Reproduce the full text on benchmarking inference with TorchServe word for word.

**** Selected text ****

Benchmarking Inference with Torchserve

Benchmarking Inference with Torchserve #

Last Edited 05/01/2024

Pytorch default - g4dn.xlarge #

Notes: #

  • Instance Type: ml.g4dn.xlarge

    • GPU: Nvidia T4
    • vCPU no: 4
    • CPU memory: 16 GB
    • GPU memory: 16 GB
  • Max RPS achieved: 32

    • With various different configuration ranging from min/max worker = 1 to 4 and batch-size 4 to 32, the max RPS possible was only 32.
      • Locust Configuration: Max Users: 200, Spawn Rate: 10
  • Max Response time at 95th percentile: ~5-6 sec


Alt text

Alt text

Configuration: #

enable_envvars_config=true
load_models=all
model_store=./model_store
models={\
  "vit_l_16": {\
    "1.0": {\
        "defaultVersion": true,\
        "marName": "vit_l_16.mar",\
        "minWorkers": 4,\
        "maxWorkers": 4,\
        "batchSize": 16,\
        "maxBatchDelay": 50\
    }\
  }\
}


Pytorch default - g4dn.2xlarge #

Notes: #

  • Instance Type: ml.g4dn.2xlarge

    • GPU: Nvidia T4
    • vCPU no: 8
    • CPU memory: 32 GB
    • GPU memory: 16 GB
  • Max RPS achieved: 32

    • With various different configuration ranging from min/max worker = 1 to 4 and batch-size 4 to 64, the max RPS possible was only around 32.
      • Locust Configuration: Max Users: 200, Spawn Rate: 10
  • Max Response time at 95th percentile: ~5-6 sec


Alt text

  • It can be noted that the GPU utilization is at 100% but the gpu memory is underutilized and the vCPU’s are also unutilized
  • Never the less, with any change in configuration in number-of-model-workers or batch-size or delay, the results and utilization numbers does not change.

**** Supplied entries ****

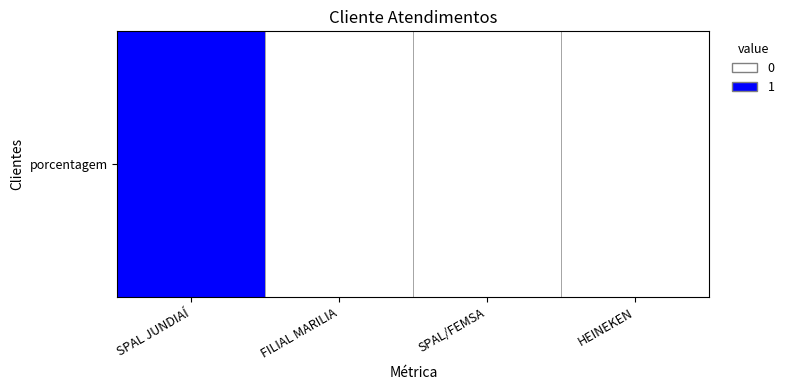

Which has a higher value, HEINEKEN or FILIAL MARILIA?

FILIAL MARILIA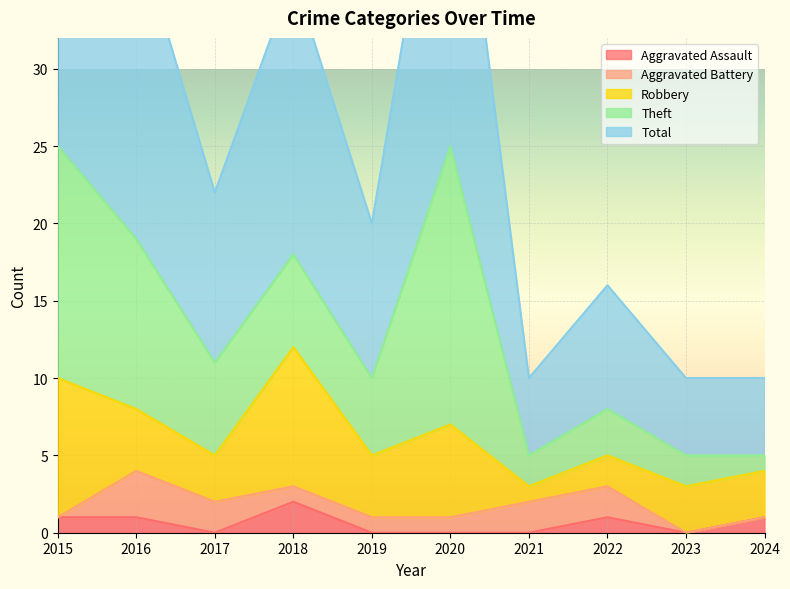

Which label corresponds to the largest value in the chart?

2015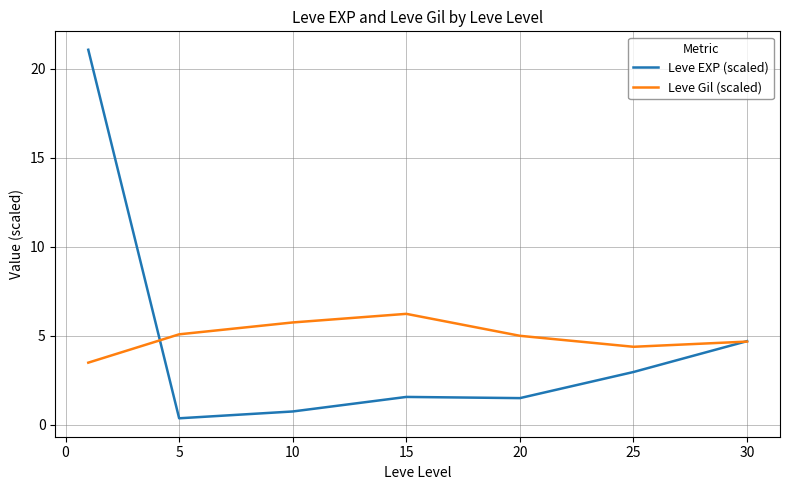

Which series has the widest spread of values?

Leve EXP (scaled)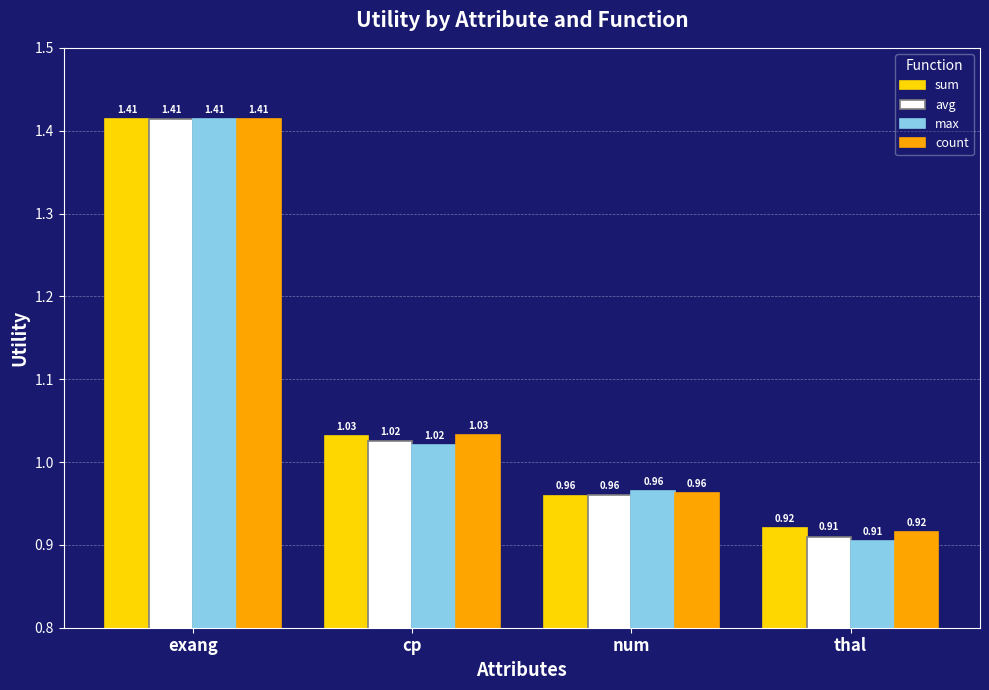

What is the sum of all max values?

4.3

****

» **Written solution**:
Benchmarking Inference with Torchserve

Benchmarking Inference with Torchserve #

Last Edited 05/01/2024

Pytorch default - g4dn.xlarge #

Notes: #

  • Instance Type: ml.g4dn.xlarge

    • GPU: Nvidia T4
    • vCPU no: 4
    • CPU memory: 16 GB
    • GPU memory: 16 GB
  • Max RPS achieved: 32

    • With various different configuration ranging from min/max worker = 1 to 4 and batch-size 4 to 32, the max RPS possible was only 32.
      • Locust Configuration: Max Users: 200, Spawn Rate: 10
  • Max Response time at 95th percentile: ~5-6 sec


Alt text

Alt text

Configuration: #

enable_envvars_config=true
load_models=all
model_store=./model_store
models={\
  "vit_l_16": {\
    "1.0": {\
        "defaultVersion": true,\
        "marName": "vit_l_16.mar",\
        "minWorkers": 4,\
        "maxWorkers": 4,\
        "batchSize": 16,\
        "maxBatchDelay": 50\
    }\
  }\
}


Pytorch default - g4dn.2xlarge #

Notes: #

  • Instance Type: ml.g4dn.2xlarge

    • GPU: Nvidia T4
    • vCPU no: 8
    • CPU memory: 32 GB
    • GPU memory: 16 GB
  • Max RPS achieved: 32

    • With various different configuration ranging from min/max worker = 1 to 4 and batch-size 4 to 64, the max RPS possible was only around 32.
      • Locust Configuration: Max Users: 200, Spawn Rate: 10
  • Max Response time at 95th percentile: ~5-6 sec


Alt text

  • It can be noted that the GPU utilization is at 100% but the gpu memory is underutilized and the vCPU’s are also unutilized
  • Never the less, with any change in configuration in number-of-model-workers or batch-size or delay, the results and utilization numbers does not change.